• ENTRIES PROVIDED:
──────

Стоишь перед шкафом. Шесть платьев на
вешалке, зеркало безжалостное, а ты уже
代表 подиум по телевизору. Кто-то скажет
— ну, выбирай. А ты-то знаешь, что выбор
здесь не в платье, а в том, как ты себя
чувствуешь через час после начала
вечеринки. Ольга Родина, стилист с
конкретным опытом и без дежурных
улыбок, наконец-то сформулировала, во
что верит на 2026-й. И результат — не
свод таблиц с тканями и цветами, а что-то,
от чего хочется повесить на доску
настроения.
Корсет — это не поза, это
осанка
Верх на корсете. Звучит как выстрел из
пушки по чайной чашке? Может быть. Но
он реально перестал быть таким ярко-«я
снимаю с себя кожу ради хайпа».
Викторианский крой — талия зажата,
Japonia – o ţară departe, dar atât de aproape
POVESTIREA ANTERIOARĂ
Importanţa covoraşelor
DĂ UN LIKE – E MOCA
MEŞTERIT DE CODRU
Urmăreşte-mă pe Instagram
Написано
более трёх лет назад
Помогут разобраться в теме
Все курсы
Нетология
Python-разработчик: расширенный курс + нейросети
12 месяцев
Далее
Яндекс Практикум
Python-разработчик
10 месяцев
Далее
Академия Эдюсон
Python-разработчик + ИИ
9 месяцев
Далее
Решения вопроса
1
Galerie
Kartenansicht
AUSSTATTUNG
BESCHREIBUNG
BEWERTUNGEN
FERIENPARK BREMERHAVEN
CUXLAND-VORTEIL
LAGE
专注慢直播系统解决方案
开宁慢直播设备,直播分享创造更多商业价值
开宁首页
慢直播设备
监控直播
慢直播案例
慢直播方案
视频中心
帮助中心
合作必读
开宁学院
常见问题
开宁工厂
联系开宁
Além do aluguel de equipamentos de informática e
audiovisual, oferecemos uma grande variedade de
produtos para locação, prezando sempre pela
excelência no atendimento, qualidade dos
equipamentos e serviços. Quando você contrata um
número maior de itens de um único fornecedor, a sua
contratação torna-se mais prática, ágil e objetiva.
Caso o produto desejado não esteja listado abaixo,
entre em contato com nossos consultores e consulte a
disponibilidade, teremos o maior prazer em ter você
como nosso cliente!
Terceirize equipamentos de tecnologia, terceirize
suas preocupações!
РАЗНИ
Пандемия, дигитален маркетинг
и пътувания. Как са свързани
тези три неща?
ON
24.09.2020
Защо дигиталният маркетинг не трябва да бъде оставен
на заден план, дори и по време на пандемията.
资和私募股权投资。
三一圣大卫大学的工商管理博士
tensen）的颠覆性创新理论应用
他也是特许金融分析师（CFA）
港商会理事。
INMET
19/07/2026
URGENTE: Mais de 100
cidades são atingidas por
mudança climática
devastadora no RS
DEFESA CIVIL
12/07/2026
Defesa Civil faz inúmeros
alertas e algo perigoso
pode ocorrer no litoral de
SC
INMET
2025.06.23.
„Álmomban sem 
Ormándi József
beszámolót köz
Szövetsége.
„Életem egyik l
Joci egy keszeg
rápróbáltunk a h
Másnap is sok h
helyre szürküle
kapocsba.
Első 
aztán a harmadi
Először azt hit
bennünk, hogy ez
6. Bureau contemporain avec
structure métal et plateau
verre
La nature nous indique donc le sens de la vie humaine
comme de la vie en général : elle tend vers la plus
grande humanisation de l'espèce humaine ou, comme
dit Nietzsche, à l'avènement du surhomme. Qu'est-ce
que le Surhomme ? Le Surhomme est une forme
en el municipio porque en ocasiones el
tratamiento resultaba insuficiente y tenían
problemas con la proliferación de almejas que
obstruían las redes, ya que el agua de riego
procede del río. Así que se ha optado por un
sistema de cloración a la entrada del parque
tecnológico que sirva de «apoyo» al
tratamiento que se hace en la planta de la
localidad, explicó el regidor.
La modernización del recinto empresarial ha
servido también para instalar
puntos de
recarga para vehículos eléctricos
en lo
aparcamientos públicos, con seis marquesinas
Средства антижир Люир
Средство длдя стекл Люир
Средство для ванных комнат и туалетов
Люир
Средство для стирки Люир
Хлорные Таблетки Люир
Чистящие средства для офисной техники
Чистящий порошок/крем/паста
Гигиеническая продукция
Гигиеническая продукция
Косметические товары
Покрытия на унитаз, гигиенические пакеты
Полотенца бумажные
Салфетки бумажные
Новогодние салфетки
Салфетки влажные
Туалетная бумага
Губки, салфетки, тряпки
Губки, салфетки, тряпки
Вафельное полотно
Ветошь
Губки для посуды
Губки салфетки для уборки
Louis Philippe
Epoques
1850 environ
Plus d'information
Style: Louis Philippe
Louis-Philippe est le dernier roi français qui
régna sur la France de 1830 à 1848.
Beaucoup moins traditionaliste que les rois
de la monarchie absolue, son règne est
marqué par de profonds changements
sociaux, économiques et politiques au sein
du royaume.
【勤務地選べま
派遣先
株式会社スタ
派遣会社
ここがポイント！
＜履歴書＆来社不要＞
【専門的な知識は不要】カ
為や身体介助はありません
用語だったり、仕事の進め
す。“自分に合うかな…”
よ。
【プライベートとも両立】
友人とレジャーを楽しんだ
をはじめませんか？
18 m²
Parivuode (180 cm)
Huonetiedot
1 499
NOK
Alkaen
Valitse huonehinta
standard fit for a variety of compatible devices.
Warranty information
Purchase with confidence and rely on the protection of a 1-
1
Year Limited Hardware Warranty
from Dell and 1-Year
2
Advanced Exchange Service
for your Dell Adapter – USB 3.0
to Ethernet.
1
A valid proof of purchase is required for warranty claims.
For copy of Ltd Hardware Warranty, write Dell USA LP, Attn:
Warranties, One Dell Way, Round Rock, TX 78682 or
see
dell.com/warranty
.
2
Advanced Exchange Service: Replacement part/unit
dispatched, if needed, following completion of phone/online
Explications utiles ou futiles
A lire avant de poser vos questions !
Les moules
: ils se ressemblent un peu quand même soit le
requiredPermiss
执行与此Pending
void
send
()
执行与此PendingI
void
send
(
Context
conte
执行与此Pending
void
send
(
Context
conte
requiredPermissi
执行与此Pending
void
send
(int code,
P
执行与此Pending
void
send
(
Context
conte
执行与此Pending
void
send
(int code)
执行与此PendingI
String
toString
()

──────

• WORK ITEM: Rewrite everything from the start of the data down to the line with "конкретным опытом и без дежурных", swapping "зеркало" for "трюмо" and leaving everything else unchanged.

• THE ANSWER:
Стоишь перед шкафом. Шесть платьев на
вешалке, трюмо безжалостное, а ты уже
代表 подиум по телевизору. Кто-то скажет
— ну, выбирай. А ты-то знаешь, что выбор
здесь не в платье, а в том, как ты себя
чувствуешь через час после начала
вечеринки. Ольга Родина, стилист с
конкретным опытом и без дежурных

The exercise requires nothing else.